In einem Nebenraum kam es außerdem zu sogenannten Zufallsfunden. Hier wurden laut Protokoll zwei Kartons aufgrund des Verdachts eines Ver­stoßes gegen das Urheberrecht und des öffentlichen Aufrufs zu Straftaten ­sichergestellt. Und zwar von der Dortmunder Polizei.

Der Umstand, dass nicht nur die Räume des Wissenschaftsladens von der Durchsuchung betroffen waren, erscheint der Staatsanwaltschaft offenbar unproblematisch: »Die Maßnahmen erstreckten sich auf diejenigen Räumlichkeiten, bezüglich derer aufgrund tatsächlicher Anhaltspunkte Grund zu der Annahme bestand, dass sich dort relevante Beweismittel befinden könnten.
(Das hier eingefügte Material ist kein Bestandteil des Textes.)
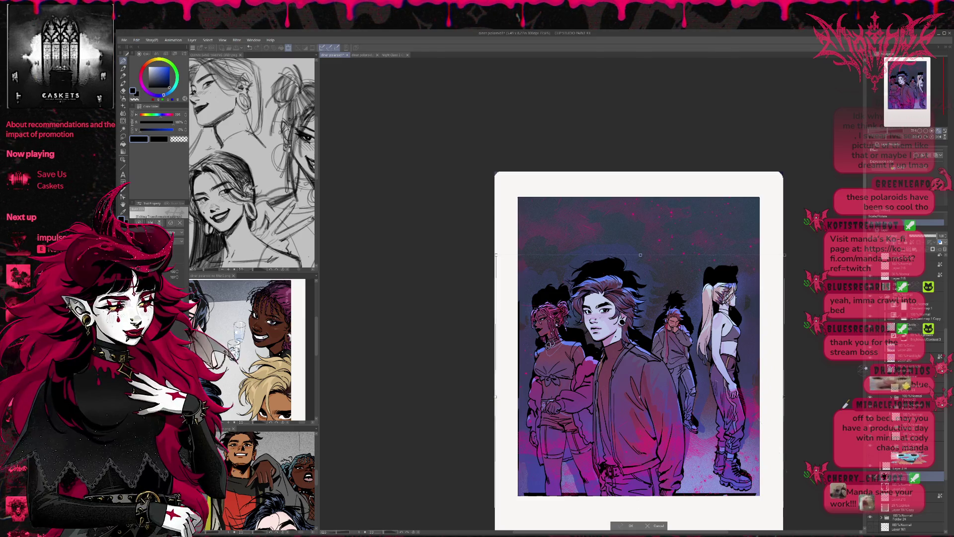
pyautogui.press('Return')
# Erase the dark strips along the artwork's bottom and left edges
pyautogui.press('e')
pyautogui.moveTo(675, 497); pyautogui.dragTo(767, 494)
pyautogui.moveTo(519, 495); pyautogui.dragTo(590, 497)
Die Rechtmäßigkeit ist anlässlich der Beschwerden einzelner Betroffener im Anschluss durch das Landgericht Köln bestätigt worden.« Eine Beschwerde gegen die Sicherstellungen im ­Wissenschaftsladen wurde vom Gericht abgelehnt, ebenso wie eine Akteneinsicht.

Neue Erkenntnisse zu den Tätern gibt es auch über drei Monate nach der ­Razzia im Langen August nicht – obwohl das Landgericht Köln in der Ablehnung der Beschwerde gegen die Durchsuchung die Existenz eines »Gefährdungspotentials für die Allgemeinheit« behauptete. Die Staatsanwaltschaft Köln antwortete auf Nachfrage lediglich: »Das Verfahren richtet sich gegen Unbekannt.«

* Name von der Redaktion geändert.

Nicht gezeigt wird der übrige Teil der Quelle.